L’Association des Éditeurs et Professionnels de la Presse en Ligne (APPEL) s’est félicitée de la décision de la Chambre administrative de la Cour suprême annulant deux arrêtés du ministère de la Communication, des Télécommunications et du Numérique. Pour l’organisation, cette décision constitue un désaveu cinglant des méthodes jugées unilatérales et illégales de la tutelle et rappelle que l’administration reste soumise au respect strict de la loi dans un État de droit.

Les arrêtés annulés portent sur la mise en place d’une plateforme numérique d’identification des entreprises de presse et sur la création d’une commission chargée de valider leurs déclarations. La Cour a estimé que ces textes violaient aussi bien la Constitution que le Code de la presse, rendant nulles toutes les décisions qui en ont découlé, notamment celles liées au Fonds d’Appui et de Développement de la Presse (FADP).

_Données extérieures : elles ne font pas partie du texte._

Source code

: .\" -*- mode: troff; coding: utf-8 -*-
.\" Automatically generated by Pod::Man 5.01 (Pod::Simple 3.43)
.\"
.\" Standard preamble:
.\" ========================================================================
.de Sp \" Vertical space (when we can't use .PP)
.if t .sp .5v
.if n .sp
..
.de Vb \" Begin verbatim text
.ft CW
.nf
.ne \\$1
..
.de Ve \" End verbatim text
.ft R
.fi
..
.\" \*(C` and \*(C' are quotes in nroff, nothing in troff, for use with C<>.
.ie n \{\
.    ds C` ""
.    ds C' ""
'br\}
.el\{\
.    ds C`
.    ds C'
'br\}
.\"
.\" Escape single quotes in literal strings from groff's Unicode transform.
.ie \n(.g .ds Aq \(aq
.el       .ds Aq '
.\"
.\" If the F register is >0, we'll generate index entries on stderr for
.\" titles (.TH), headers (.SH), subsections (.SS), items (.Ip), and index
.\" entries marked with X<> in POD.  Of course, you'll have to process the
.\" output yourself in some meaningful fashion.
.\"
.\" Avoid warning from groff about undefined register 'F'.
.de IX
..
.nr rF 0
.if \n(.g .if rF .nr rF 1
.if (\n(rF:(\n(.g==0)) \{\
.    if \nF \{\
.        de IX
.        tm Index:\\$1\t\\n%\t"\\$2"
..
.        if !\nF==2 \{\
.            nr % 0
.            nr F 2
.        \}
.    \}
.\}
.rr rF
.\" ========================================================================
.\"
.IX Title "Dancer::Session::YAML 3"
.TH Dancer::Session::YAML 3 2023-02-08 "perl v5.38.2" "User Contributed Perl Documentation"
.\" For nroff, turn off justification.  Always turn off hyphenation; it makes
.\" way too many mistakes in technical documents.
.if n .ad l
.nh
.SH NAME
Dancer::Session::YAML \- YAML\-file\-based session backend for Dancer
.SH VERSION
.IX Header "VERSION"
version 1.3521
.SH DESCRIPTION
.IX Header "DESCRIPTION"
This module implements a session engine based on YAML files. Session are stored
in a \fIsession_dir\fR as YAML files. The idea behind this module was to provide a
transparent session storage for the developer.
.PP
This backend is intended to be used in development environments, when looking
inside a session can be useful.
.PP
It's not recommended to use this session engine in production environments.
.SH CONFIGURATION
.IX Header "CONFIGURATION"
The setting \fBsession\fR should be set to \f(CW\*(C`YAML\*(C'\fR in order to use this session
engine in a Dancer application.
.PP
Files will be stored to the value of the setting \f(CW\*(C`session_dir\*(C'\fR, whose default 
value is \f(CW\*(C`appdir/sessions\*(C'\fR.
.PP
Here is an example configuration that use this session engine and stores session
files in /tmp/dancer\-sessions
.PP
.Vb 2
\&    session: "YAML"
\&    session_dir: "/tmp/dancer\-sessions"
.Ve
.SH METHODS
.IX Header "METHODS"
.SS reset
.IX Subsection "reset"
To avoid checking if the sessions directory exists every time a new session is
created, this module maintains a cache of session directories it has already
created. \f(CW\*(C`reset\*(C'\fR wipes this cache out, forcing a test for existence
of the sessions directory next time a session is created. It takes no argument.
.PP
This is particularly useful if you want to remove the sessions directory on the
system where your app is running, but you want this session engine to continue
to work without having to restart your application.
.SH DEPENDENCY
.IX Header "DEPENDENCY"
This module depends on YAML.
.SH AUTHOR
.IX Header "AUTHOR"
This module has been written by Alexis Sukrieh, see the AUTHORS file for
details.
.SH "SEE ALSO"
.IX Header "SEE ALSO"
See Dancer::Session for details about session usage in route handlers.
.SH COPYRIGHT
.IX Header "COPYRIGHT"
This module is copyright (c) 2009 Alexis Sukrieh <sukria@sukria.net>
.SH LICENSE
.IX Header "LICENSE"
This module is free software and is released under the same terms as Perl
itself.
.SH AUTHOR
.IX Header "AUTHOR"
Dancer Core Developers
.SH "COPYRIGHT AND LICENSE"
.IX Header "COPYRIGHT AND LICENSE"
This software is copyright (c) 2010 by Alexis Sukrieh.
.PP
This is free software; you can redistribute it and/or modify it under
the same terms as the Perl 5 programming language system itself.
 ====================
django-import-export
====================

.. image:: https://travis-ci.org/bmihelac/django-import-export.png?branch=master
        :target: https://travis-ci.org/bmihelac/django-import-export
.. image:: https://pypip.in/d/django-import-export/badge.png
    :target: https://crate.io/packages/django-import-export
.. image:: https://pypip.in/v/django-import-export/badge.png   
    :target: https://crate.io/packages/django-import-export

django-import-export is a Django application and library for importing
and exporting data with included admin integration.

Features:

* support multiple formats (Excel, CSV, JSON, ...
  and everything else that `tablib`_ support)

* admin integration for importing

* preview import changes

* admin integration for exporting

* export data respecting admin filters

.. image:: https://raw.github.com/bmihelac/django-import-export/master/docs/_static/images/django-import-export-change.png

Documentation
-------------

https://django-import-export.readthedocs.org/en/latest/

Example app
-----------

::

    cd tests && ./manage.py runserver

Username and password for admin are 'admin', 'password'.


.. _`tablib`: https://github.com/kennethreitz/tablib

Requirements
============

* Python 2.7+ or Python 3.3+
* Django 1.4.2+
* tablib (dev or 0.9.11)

L’APPEL déplore une démarche « cavalière » du ministère depuis la 3e alternance, marquée par l’absence de concertation et la remise en cause des consensus sectoriels existants. L’association annonce également son intention de dénoncer de graves manquements dans la gestion du FADP, notamment des ponctions opérées sur les budgets du CORED et de la Commission de la carte nationale de presse pour financer des charges locatives de la Maison de la Presse, sans validation du Conseil de gestion.

Ces pratiques s’inscriraient, selon l’APPEL, dans un contexte de pression accrue sur la presse privée, ayant entraîné des pertes d’emplois et des fermetures de médias. Les éditeurs de la presse en ligne proposent enfin la mise en place d’une commission chargée d’évaluer les préjudices subis en vue d’éventuelles actions en réparation.